We have also come up against foaming and odor contamination—especially in fast-cycle hydrogenation runs. Through on-site troubleshooting, staff observed that pushing throughput too high increased partial reactions, leaving faint benzene-sulfonate odors in certain batches. After detailed study, we invested in better pressure controls and extended hydrogen contact. As market demands shifted to stricter EU standards, our lab validated that our revised process cut unwanted byproducts to near-detectable limits.
Some buyers report blockages while melting the resin—usually traced back to packing errors or drum lining issues when buying from trading firms. In our own plant, we select only food-grade liners and run frequent packaging clean outs, so this issue hasn’t come up since the first few years. Our experience is that investing in better packaging isn’t a luxury, but a requirement, especially for sensitive applications in food packaging and medical adhesives.
Today, many resellers and distributors advertise “hydrogenated hydrocarbon resin” as a commodity, quoting by softening point or color alone. We hear from users who get varying results even across a few lots from the same trading firm. That’s the risk of buying blind; secondary blending, cost squeezing, or shortcuts on hydrogenation leave inconsistent resin behind.

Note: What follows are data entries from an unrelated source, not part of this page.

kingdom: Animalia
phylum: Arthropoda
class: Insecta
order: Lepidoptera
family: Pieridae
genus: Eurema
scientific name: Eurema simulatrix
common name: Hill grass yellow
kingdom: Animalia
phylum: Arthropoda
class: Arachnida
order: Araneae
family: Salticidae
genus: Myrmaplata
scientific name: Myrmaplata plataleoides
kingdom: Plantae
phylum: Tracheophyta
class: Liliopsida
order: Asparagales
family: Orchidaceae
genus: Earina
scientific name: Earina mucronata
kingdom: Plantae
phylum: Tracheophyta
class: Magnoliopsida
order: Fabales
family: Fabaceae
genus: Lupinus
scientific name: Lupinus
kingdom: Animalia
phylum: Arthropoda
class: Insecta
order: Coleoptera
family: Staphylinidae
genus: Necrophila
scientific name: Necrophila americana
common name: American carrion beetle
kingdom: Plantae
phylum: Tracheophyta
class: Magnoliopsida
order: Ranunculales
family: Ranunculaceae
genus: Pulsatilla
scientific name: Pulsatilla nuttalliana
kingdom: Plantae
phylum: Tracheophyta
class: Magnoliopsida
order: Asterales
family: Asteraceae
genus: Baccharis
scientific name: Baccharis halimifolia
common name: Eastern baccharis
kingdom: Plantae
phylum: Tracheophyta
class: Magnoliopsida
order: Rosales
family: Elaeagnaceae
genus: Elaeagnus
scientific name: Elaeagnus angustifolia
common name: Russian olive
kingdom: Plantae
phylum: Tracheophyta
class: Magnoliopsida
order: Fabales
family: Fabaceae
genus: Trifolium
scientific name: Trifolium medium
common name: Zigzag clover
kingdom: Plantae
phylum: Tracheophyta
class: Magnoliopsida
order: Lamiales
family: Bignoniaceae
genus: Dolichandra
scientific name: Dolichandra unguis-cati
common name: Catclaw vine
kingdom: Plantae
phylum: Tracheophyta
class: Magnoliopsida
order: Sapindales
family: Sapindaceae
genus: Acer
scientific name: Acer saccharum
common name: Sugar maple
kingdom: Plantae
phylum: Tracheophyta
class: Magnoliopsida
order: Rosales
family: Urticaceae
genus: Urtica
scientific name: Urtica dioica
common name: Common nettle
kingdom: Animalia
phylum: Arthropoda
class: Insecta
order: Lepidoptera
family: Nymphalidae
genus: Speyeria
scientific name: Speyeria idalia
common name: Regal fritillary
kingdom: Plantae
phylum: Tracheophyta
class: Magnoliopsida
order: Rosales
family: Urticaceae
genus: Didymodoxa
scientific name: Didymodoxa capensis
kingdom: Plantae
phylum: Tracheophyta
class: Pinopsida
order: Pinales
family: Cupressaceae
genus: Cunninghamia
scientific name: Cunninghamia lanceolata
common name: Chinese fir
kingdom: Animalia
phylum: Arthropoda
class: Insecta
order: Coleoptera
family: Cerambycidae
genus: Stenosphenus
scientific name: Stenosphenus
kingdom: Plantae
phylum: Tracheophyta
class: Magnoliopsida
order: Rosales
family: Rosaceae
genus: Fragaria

By keeping vertically integrated—incoming feedstock, polymerization, hydrogenation, and all packing on site—we protect not just traceability, but chemistry too. We know the origin of each barrel, can trace issues back to line or maintenance logs, and own the whole solution. If there’s a problem on a customer line, our teams can sample production lots or pull retention samples, matching actual process data. Traders may promise quick fix replacements, but real value comes from rooting out the root cause and preventing repeats.
We also keep a tight focus on R&D, working with long-term customers to develop customizations of HM-1100 for special melting or viscosity targets, something resellers simply cannot provide. Projects over the years have included specialty grades with even higher clarity for optical and electronic adhesives, and batches matched to the low sulfur needs of highly regulated regions. Customers who need unique performance metrics can talk directly with our in-house scientists, not sales-only teams.
Unlike some market players, we avoid recycled feedstocks or blending old inventory into new lots. Too often, we have seen “hybrid” resin lots lead to complaints months later. Our hands-on lab testing, real-time online process controls, and strict inventory policies stop such risks from entering the supply chain.
From our manufacturing floor, every ton of C9 Hydrogenated Hydrocarbon Resin HM-1100 comes with our core belief: keep quality, color, and stability consistently high and customers will stay. We’ve built decades of trust by making improvements, learning from failures, and keeping the process transparent. We welcome customer site visits, encourage side-by-side runs with competitive grades, and back every shipment with technical support from staff who know both the chemistry and the real process of using these resins in high-volume production.
Resin buyers have plenty of choices. The best manufacturing partners listen closely, respond fast, and stand behind every shipment—not just in words but in practical support and process improvement. From adhesives and paints to specialized coatings, HM-1100 has earned its place not through slogans or lowest price, but by meeting repeated, precise performance demands, load after load. That’s been our approach from the start, and it will remain our focus as the market keeps raising the bar for quality and reliability.